Failure to signal in case of fire (this is the most dangerous situation) is “False Negative”. An accident occurs, but the detector can not see it.

We show these 4 cases in the form of the table below.

Evakuate model with confusion matrix
Source
 

We have two types of errors.

Type 1 is believing that something is not wrong, and Type 2 is not believing that something exists (it is not the same as believing that it does not exist).

In Type 1 error we reject the true Null Hypothesis, but in Type 2 error we fail to reject the false Null Hypothesis (we cannot accept Null Hypothesis, we can only fail to reject it due to insufficient data, time interval, or other impediments). 

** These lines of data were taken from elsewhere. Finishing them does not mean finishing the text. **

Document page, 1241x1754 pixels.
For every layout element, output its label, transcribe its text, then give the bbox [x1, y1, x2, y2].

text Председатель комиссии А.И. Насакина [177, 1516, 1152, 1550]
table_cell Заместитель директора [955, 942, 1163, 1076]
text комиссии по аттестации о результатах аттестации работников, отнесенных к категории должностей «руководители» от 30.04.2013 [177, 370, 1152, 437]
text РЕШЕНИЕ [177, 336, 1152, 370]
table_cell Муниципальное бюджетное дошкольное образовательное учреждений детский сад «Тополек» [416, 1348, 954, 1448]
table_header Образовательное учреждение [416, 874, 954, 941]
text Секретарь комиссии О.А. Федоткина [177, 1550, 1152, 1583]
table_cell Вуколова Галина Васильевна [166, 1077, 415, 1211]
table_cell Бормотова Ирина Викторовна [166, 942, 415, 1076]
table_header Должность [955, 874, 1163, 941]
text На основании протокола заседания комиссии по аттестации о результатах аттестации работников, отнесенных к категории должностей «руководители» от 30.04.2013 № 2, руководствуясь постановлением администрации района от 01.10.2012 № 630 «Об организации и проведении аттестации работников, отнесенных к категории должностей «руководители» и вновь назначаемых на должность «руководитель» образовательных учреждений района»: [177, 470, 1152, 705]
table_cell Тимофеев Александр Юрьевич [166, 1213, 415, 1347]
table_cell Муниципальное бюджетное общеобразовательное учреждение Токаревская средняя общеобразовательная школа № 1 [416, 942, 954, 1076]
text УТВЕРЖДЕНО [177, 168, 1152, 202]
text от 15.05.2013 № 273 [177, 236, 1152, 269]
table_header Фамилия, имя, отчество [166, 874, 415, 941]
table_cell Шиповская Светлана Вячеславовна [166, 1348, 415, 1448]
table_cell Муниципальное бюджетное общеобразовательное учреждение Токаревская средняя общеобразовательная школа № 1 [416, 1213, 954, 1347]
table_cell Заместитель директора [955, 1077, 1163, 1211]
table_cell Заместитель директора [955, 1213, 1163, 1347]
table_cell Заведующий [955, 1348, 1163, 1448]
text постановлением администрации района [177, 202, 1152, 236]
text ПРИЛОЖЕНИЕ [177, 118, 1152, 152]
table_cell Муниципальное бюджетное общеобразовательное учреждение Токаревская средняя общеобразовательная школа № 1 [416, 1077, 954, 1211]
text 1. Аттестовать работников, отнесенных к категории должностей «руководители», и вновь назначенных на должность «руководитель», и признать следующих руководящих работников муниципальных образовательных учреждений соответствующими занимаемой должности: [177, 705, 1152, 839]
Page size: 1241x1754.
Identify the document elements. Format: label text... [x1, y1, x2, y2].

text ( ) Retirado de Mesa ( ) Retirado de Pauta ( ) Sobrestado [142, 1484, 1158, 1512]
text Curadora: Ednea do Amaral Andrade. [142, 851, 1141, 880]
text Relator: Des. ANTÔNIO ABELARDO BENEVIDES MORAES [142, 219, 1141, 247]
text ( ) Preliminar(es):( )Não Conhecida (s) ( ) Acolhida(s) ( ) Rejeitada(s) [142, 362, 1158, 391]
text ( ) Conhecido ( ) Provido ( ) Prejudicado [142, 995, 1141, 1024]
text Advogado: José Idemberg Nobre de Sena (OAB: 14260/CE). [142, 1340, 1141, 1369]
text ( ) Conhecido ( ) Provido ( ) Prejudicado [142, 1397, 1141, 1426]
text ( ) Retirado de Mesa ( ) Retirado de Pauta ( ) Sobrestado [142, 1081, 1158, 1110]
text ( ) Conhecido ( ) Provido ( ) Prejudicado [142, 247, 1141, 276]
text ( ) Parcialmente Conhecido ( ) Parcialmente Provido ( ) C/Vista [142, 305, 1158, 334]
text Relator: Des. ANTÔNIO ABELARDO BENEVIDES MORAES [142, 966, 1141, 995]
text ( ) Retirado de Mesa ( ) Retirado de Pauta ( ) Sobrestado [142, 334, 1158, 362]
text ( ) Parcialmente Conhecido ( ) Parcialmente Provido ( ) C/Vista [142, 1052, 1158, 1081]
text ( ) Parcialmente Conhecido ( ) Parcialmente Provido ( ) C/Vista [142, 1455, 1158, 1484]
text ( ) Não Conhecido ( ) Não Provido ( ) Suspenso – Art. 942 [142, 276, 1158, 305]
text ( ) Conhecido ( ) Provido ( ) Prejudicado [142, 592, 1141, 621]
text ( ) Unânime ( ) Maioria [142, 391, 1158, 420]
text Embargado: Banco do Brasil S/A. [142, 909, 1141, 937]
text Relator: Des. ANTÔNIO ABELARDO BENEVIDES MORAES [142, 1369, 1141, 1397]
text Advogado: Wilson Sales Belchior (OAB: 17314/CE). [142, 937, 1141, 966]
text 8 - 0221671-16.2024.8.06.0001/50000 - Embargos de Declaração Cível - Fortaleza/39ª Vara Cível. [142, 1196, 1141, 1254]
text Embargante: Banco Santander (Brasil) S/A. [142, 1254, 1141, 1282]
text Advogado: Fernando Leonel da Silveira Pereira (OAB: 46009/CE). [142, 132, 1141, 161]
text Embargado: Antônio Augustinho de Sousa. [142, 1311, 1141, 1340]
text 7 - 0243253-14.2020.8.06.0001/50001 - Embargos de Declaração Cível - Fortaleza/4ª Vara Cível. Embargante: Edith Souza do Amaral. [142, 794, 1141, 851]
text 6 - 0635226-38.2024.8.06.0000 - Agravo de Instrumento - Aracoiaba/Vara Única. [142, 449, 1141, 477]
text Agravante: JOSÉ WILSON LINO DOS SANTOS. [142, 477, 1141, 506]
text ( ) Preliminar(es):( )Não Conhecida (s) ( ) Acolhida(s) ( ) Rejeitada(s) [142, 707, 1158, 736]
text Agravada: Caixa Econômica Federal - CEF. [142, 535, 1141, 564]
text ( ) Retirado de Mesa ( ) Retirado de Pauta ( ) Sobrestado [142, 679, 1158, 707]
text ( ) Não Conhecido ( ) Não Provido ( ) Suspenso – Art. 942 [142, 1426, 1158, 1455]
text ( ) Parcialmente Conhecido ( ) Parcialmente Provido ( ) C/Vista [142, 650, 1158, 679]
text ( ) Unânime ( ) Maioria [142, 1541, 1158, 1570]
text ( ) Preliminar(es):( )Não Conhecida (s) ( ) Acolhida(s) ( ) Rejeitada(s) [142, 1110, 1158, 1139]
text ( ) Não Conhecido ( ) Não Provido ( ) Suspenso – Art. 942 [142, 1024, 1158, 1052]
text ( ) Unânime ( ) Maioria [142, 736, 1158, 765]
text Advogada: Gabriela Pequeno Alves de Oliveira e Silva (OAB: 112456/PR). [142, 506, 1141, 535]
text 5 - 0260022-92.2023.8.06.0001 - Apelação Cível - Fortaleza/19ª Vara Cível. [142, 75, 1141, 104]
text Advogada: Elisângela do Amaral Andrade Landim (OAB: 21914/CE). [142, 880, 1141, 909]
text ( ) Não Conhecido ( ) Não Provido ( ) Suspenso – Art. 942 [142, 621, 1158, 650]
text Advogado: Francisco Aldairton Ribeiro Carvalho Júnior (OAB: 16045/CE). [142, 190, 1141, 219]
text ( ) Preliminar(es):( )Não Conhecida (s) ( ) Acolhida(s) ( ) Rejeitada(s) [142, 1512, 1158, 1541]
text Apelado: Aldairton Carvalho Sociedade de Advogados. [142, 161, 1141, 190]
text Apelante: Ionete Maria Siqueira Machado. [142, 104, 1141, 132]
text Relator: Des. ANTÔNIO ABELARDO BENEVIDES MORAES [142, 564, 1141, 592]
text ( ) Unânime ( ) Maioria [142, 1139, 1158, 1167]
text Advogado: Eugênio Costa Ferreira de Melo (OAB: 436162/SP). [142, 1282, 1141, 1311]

Generally, Type 1 error is considered more dangerous, because we continue to believe in something that does not exist, and we do not re-investigate. The investigation continues until it finds a Type 2 error. However, this comparison varies from situation to situation. Fire, health problems, accidents, etc. Type 1 error is often more reliable in matters related to human life because even if I am worried by mistake, I will insure myself (call the fire brigade, take vitamins, stay at home, etc.) and the second type of mistake will give me peace of mind and I will be caught unprepared. Otherwise, even if the detector gives the wrong signal, I will search everywhere until I find the problem. As a result, I will not face life-threatening.

To make such a detector, I have to program it (in the language of Data Science, train it), and finally, test it.

Here, our model transforms the prior probability into a posterior with the data we give it. That is before there was historical data of fire cases the probability of fire cases was 50%. Now it has the data to learn. Based on this data, a new result is obtained according to Bayes’ theorem (P (Probability of occurrence of the event | If data is given)). During the test, we construct a matrix similar to the one above. And there we record the number of TP, TN, FP, FN cases. These numbers show how accurate our model is. Such a matrix is ​​called a confusion matrix.

Let’s say our model detects 80% of fires. At first glance, the result is not bad. But when we look at the sentence again, we see that I only find 80% of fire cases. What about when there is no fire? Maybe our detector will activate such an alarm more often in the absence of fire and cause additional inconvenience?

Here, 80% is called the “sensitivity rate”. That is, our model is 80% sensitive to fires and detects 80% of fires. This is only for fires. Taking this as the core value of our model leads to a “base rate fallacy”.

“Base rate”the percentage of fires that occur (the ratio of the number of fires to the total time, for example, once in 5 years.

We also need to know the “specificity rate”. The degree of specificity is the correct detection of non-fire cases by the detector, ie how accurate the detector can find when there is no fire.

But how can we evaluate our model?

We use the following ratios to evaluate the model correctly.

In the Confusion Matrix, the TP / (TP + FP) ratio is called precision. That is the ratio of the number of times the signal is activated during a fire to the total time the signal is activated (what percentage of alarm cases occur at the right time).

The TP / (TP + FN) ratio is called recall. That is the ratio of the number of fires in which the signal is activated to all fires (what percentage of alarms are activated during a fire). Recall and sensitivity are the same concepts.

Besides, there is an accuracy rate. It is also equal to the ratio (TP + TN) / (TP + FP + TN + FN). That is the ratio of the times when all the alarms work properly (activated in case of fire, not activated in case of fire) to all cases (note that for highly imbalanced data we rely on F1 score rather than accuracy rate).

These 3 ratios are very important to evaluate the model. It should also be noted that, in fact, relative values ​​are more important than absolute values ​​for any assessment. For example, the absolute grade you get from the exam (say, 85 points) is insignificant when we do not know the maximum score. But when it comes to 85/100, this price is significant. The evaluation of the model is based on the same simple logic.

I hope that in this blog your discussion of the Bayesian theorem has expanded a bit.